Excerpted passage -
________

Noon Position: 29°40'15.49"N 127° 0'10.80"W
Hey guys, the ORV Alguita team needs your help!Most of the debris we have captured from the ocean has contained barnacles and crabs. All we know about the crabs is that they are pelagic (which means they spend their life floating throughout the open ocean). Can anyone help us find the name of the pelagic crab in the picture Above?
Today is day 5 at sea, all is well and the crew is in great spirits. Now that the all of the crew is up to speed with watch duties, we have switched to 2 hour, single watches. This is a lot easier on our sleep schedules. There is however news to report regarding our travel plans. Due to a large and persistent high pressure system, we have to rethink our original route, which would have deposited us along the International Dateline (180W) at latitude of about 35N. Because of the high pressure system we are dealing with light winds, which is not optimal for sailing. The weather has forced us to spend most of our time underway motor sailing. We have already used roughly 200 gallons of the 700 gallons we started with? If we keep up at this rate we will exhaust our fuel supply. At this point we are forced to bend to the will of nature and follow the winds.

________

Required action A -
Can you retype the Alguita voyage log, starting at the words "Today is day" and stopping after "follow the winds."?
Required action B -
Can you write the next part of the Alguita voyage log, picking up after its final sentence?
The rows that come next aren't needed.

(Collection entries)
________

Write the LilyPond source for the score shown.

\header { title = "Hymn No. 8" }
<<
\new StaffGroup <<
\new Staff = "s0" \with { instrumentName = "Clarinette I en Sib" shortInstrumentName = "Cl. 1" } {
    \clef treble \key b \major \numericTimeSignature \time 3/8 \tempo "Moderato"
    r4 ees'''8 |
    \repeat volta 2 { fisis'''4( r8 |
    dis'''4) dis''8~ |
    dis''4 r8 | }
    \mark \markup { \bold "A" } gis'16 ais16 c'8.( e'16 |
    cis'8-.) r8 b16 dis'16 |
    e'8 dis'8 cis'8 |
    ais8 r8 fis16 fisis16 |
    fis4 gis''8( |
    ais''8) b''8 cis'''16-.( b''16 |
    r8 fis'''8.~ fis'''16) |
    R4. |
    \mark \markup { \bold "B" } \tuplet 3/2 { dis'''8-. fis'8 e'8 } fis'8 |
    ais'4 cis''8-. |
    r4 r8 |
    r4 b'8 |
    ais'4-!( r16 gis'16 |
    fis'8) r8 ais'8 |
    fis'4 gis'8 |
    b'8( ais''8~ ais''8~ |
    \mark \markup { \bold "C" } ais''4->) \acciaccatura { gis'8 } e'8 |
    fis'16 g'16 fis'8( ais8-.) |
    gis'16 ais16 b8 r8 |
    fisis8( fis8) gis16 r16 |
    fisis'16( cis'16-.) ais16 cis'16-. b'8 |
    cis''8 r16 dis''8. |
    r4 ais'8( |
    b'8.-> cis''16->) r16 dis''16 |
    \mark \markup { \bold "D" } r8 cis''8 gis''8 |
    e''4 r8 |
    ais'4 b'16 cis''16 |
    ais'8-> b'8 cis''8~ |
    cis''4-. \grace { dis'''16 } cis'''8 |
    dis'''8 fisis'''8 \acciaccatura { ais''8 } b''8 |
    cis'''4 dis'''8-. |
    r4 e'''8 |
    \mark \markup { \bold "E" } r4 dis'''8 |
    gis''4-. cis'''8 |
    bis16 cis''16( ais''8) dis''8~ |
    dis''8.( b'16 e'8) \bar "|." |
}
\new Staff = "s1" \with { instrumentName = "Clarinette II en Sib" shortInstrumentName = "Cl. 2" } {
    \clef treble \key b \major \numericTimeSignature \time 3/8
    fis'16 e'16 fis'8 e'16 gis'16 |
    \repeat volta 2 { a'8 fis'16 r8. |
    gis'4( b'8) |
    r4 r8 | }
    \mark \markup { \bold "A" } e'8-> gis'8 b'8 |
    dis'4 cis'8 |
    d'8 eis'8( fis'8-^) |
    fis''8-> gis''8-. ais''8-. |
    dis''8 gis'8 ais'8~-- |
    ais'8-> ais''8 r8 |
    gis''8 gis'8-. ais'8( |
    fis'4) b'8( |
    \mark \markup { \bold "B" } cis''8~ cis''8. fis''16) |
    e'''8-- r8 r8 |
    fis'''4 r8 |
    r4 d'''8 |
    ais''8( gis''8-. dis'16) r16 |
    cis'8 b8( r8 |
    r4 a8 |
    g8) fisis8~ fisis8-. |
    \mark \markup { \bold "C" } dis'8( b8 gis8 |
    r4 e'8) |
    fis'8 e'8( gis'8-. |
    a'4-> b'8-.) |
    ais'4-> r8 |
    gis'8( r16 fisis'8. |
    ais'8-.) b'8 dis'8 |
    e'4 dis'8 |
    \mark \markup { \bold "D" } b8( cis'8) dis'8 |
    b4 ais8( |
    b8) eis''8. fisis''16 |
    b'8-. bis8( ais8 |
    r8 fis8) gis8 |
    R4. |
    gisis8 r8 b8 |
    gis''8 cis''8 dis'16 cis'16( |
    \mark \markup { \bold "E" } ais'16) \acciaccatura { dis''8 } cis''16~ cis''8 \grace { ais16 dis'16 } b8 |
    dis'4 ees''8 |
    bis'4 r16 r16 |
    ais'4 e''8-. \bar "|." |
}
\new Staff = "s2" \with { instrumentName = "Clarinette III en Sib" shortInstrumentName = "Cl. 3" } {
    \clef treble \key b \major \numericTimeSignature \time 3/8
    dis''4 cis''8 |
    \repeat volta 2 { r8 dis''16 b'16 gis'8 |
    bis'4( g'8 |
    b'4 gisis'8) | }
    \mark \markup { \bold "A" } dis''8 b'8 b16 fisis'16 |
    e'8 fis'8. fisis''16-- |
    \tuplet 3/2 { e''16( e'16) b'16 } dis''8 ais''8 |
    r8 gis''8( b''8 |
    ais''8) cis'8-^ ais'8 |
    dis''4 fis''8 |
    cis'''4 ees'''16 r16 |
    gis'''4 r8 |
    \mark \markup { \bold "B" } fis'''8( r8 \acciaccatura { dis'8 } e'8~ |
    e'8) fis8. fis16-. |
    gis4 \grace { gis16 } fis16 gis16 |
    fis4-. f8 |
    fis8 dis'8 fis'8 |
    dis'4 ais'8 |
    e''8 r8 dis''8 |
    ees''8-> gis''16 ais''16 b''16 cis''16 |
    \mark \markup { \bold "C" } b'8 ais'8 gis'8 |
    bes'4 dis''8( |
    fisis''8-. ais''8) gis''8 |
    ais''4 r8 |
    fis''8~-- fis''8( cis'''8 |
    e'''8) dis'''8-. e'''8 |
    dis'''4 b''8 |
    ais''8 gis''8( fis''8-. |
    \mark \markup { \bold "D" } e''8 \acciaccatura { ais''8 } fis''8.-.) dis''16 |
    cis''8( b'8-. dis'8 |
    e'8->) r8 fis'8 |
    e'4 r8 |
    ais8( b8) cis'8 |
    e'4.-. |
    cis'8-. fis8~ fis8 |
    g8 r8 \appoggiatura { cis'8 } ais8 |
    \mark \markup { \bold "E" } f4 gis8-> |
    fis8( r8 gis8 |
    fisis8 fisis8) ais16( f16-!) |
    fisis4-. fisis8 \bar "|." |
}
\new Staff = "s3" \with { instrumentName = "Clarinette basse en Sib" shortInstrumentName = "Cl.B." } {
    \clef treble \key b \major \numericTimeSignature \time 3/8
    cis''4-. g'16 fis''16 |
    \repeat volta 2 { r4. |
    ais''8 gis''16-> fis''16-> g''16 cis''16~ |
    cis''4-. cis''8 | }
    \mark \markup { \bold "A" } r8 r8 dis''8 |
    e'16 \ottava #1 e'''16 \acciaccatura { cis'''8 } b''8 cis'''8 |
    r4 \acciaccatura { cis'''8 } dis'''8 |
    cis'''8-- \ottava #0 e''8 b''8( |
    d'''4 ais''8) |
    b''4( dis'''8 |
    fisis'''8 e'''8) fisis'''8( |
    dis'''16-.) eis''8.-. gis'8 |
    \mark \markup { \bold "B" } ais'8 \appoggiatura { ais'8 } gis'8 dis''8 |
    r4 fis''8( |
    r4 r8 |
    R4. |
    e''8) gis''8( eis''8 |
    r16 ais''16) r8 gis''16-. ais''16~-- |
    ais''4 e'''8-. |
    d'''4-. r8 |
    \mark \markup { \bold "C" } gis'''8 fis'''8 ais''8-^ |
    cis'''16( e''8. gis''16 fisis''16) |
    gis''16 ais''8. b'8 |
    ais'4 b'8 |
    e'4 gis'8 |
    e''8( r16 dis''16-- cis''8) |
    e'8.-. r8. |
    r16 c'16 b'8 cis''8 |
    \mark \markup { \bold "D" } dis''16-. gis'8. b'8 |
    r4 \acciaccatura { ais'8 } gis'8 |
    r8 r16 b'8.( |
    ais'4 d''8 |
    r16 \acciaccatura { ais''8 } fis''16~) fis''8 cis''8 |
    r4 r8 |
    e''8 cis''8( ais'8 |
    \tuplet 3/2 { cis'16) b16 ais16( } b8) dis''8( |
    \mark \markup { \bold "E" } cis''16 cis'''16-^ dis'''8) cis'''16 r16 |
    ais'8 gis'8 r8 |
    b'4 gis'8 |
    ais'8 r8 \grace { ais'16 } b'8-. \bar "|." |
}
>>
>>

________

Exercise response A -
Today is day 5 at sea, all is well and the crew is in great spirits. Now that the all of the crew is up to speed with watch duties, we have switched to 2 hour, single watches. This is a lot easier on our sleep schedules. There is however news to report regarding our travel plans. Due to a large and persistent high pressure system, we have to rethink our original route, which would have deposited us along the International Dateline (180W) at latitude of about 35N. Because of the high pressure system we are dealing with light winds, which is not optimal for sailing. The weather has forced us to spend most of our time underway motor sailing. We have already used roughly 200 gallons of the 700 gallons we started with? If we keep up at this rate we will exhaust our fuel supply. At this point we are forced to bend to the will of nature and follow the winds.

Exercise response B -
As is required when dealing with the seas, the Captain has a backup plan. Our new route and sampling strategy will take us to a more southerly location than planned, but will still present us with ample research opportunities. The new plan is to continue our heading south in order to catch the easterly trade winds. This route will bring us to Hawai’i and allow us to survey a debris convergence zone located off the southern tip of the Big Island. This convergence zone is thought to be responsible for the accumulation of debris on beaches such as Kamilo. After sampling this convergence zone, we can refuel and head up the island chain toward the International Dateline at a lower latitude than planned. How far we will actually get is to be determined by the amount of time it takes us to get to Hawai’i in the light winds we have been experiencing since we left.
Speaking of debris sampling, today’s debris catch was a 300mm buoy fouled with barnacles and pelagic crabs. (See photo of Captain Moore on left.)
Keeping in tune with the rest of the weekend, the weather was phenomenal. Much of the day was spent out on deck stretching our limbs and taken in the scenery (which is mainly….water). Capt. Moore gave a presentation to an assembly of 14-18 year old students at Hawai’i Preperatory Academy. He was able to lead them through a power point presentation via satellite phone.
Our wildlife sighting for the day included a Red tailed Tropic Bird and some Petrels.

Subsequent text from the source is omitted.